There's three different areas of the TSS that are read from in different circumstances. Changing any of the values in TSS has no effect until the appropriate circumstance occurs. They are:

1. An I/O instruction (IN, INS, OUT, OUTS) is executed in Virtual 8086 mode or when CPL > IOPL. This causes the I/O Map Base Address field and the I/O Map it points to to be read.
2. A software interrupt (INT) is executed in Virtual 8086 mode when CR4.VME is 1. This causes the I/O Map Base field and the interrupt redirection bitmap it points to be read.
3. A change from a lesser privileged level to a more privileged level (from a higher numbered ring to a lowered number ring) results in a stack switch.

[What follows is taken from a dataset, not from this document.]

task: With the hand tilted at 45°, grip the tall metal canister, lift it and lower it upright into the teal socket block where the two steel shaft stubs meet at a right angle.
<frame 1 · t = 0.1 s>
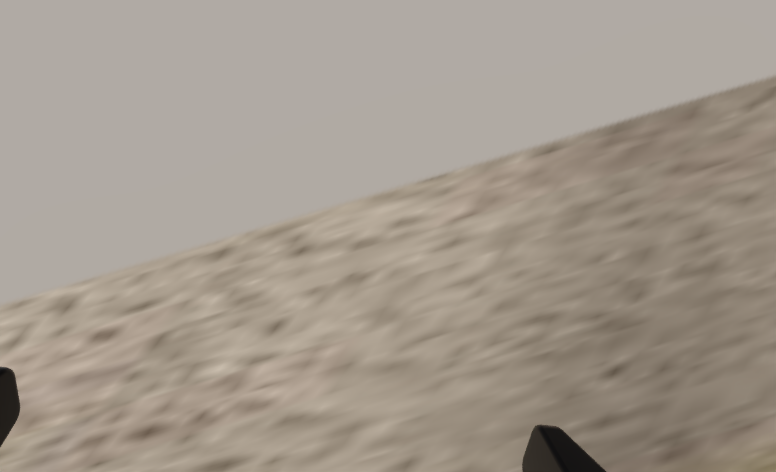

This causes the SS0/ESP0, SS1/ESP1, SS2/ESP2, RSP0, RSP1, or RSP2 fields to be read depending on the new privilege level.
4. A task switch occurs which causes all the defined fields in the new TSS to be read except the the I/O Map Base Address, SS0/ESP0, SS1/ESP1, SS2/ESP2, and Previous Task Link fields. The Previous Task Link field of the old TSS is read when an IRET instruction results in a task switch back to a nested task.
5. An interrupt or exception of any kind occurs in 64-bit mode and the IST field of the corresponding IDT entry is not 0. This causes the the appropriate ISTn field of the TSS to be read.

Note that in 64-bit mode only cases 1, 3 and 5 can occur as 64-bit mode doesn't support Virtual 8086 mode and nor does it support task switching.

The LTR instruction doesn't cause any region of memory to be read except the entry in the GDT corresponding to the selector given, nor is there is there any internal TSS cache for it to flush.